[Extracted text — start]
Private Catholic high school in Montreal, Quebec, Canada

Villa Maria is a subsidized private Catholic co-educational high school located in the Notre-Dame-de-Grâce neighbourhood of Montreal, Quebec, Canada, offering both francophone and anglophone streams. Founded in 1854 as a boarding school for girls, it stopped boarding students in 1966 and opened, in August 2016, to boys in the seventh grade. Today, there are roughly 950 students in the French sector and 800 students in the English sector with an average class size of 34 students. Tuition, as of the 2024–2025 school year, is $4,900 with $2,330 in extra mandatory fees. It ranked among the top 50 best high schools in Montreal, and is one of the largest private high schools on the Island.

The central part of the Villa Maria school is known as the Monklands Mansion and was the home of the governor general of Canada from 1844 to 1849. It is a National Historic Site of Canada. In 2023, the Congregation of Notre Dame of Montreal announced that the estate on which the school lies will be sold off, leaving the future of the school uncertain. The current lease ends in 2030, and the Congregation intends to put the land up for sale the following year. The Congregation cited the declining number of nuns as one of the reasons behind its decision to sell. While Villa Maria would like to purchase the real estate, negotiations have not been successful.

==Monklands==
In 1795, James Monk, Chief Justice of Lower Canada, purchased an estate in Montreal that had previously belonged to the Décarie family. The first Monk residence, built in 1803, was the central section of the present-day Villa Maria.
[Extracted text — finish]
[Provided information — start]
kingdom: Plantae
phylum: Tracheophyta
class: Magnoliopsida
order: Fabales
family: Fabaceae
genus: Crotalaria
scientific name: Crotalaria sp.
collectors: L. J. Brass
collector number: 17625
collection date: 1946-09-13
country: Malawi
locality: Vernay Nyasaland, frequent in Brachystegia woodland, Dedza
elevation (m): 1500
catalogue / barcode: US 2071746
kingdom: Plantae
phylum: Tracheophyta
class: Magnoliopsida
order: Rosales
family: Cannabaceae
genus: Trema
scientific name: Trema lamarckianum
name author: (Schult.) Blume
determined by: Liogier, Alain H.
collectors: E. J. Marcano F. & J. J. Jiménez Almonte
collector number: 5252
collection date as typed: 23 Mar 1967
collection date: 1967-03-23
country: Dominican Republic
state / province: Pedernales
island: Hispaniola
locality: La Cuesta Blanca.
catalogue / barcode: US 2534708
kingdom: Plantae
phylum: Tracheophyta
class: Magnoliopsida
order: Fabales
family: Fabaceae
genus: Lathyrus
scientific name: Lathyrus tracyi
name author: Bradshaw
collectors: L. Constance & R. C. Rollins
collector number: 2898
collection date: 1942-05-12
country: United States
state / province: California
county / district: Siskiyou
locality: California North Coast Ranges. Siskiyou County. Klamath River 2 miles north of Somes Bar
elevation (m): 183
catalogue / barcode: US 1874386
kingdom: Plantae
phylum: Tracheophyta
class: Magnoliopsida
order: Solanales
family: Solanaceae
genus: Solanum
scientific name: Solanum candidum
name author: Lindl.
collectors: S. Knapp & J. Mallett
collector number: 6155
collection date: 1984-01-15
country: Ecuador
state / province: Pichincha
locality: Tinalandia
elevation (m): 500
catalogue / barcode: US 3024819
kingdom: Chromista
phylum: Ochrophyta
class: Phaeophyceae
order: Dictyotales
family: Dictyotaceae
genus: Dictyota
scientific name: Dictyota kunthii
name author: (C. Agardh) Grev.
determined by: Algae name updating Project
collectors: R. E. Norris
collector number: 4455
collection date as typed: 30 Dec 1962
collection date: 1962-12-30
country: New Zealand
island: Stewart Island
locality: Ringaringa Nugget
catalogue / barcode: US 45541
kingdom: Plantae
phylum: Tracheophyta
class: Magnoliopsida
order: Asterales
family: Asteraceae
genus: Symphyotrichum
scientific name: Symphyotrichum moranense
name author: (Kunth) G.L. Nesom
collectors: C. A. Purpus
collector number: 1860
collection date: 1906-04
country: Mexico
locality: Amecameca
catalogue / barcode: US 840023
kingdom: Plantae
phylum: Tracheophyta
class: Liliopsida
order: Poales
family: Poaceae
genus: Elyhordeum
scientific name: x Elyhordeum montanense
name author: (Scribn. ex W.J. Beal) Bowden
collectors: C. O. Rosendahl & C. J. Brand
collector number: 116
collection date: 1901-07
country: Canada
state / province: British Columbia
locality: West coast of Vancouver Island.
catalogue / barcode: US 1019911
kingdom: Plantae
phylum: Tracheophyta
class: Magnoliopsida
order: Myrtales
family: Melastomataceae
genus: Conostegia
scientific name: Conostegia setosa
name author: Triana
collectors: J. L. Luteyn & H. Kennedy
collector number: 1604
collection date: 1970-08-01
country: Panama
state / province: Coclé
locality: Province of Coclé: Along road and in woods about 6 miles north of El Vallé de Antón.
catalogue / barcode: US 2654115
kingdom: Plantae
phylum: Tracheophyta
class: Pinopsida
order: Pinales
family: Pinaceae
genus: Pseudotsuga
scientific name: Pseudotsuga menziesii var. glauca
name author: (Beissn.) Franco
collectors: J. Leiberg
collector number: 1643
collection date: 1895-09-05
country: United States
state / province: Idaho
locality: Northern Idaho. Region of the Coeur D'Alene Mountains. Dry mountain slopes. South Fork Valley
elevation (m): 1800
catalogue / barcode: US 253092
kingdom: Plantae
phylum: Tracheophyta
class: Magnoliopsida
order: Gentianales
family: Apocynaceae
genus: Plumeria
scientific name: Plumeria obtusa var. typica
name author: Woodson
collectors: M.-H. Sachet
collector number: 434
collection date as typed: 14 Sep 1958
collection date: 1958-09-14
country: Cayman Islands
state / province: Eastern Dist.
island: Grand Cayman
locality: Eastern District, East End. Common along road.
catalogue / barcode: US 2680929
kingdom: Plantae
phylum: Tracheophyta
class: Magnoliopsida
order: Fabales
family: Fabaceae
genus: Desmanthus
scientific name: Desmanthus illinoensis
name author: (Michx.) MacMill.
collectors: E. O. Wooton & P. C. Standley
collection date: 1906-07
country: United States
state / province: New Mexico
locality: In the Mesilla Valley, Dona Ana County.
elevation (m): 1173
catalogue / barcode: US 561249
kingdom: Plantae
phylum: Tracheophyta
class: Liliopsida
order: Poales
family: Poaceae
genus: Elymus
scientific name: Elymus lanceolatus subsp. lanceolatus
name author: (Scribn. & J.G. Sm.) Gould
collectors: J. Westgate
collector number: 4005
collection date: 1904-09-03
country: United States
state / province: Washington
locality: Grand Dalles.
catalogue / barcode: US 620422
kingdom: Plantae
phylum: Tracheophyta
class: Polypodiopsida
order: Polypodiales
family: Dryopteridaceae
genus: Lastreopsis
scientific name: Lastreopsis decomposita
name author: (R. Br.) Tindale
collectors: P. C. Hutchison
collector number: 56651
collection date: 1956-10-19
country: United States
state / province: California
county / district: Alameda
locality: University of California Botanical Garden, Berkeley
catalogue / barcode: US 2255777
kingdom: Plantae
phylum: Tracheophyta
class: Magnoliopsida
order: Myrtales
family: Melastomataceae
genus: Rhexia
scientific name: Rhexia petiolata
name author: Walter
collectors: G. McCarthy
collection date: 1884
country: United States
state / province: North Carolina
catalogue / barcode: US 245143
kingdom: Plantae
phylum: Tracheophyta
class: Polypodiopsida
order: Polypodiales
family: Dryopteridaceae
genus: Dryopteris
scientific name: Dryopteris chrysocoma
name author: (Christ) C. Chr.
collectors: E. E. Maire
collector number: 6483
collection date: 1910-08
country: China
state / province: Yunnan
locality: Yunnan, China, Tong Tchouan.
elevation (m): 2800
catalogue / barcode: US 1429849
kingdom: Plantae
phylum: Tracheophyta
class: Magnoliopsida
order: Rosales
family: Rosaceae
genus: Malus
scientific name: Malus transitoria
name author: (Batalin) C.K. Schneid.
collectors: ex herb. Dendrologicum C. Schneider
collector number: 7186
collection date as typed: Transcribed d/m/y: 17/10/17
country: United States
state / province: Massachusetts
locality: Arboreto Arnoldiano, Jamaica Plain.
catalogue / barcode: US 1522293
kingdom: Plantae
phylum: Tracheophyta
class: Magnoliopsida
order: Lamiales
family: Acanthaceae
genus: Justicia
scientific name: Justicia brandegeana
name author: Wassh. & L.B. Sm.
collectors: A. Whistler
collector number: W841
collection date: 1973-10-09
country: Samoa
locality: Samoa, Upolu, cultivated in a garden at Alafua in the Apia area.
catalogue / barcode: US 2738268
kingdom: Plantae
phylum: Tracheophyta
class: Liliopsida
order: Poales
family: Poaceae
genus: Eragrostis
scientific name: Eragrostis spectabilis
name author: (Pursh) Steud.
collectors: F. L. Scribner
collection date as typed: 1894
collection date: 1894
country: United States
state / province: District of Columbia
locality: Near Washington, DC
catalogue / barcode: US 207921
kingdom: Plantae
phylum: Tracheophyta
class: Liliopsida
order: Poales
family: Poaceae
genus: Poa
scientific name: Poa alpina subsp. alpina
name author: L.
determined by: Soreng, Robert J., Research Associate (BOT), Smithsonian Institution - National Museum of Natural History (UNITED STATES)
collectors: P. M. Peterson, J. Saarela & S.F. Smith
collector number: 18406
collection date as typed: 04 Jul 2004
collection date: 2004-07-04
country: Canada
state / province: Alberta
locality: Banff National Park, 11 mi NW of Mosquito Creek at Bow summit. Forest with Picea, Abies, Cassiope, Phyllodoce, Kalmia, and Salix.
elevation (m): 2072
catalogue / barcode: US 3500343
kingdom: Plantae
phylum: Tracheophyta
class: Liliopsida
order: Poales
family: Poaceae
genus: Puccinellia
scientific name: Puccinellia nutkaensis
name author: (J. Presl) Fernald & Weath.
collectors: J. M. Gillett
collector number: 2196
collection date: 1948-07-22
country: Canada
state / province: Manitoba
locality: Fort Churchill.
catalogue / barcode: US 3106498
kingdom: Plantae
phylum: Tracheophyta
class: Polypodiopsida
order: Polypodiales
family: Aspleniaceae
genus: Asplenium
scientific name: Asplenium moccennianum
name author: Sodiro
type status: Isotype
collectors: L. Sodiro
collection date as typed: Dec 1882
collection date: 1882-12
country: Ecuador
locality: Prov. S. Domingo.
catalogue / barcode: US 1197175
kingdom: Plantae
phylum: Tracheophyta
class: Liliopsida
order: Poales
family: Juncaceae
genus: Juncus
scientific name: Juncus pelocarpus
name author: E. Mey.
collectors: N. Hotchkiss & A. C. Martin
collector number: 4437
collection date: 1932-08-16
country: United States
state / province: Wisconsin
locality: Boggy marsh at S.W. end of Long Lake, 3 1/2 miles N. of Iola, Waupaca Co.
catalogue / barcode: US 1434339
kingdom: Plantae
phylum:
[Provided information — finish]
# Prompt
Extract the portion of the Villa Maria passage that starts with "The central part" and goes on through "not been successful.".

# Written reply
The central part of the Villa Maria school is known as the Monklands Mansion and was the home of the governor general of Canada from 1844 to 1849. It is a National Historic Site of Canada. In 2023, the Congregation of Notre Dame of Montreal announced that the estate on which the school lies will be sold off, leaving the future of the school uncertain. The current lease ends in 2030, and the Congregation intends to put the land up for sale the following year. The Congregation cited the declining number of nuns as one of the reasons behind its decision to sell. While Villa Maria would like to purchase the real estate, negotiations have not been successful.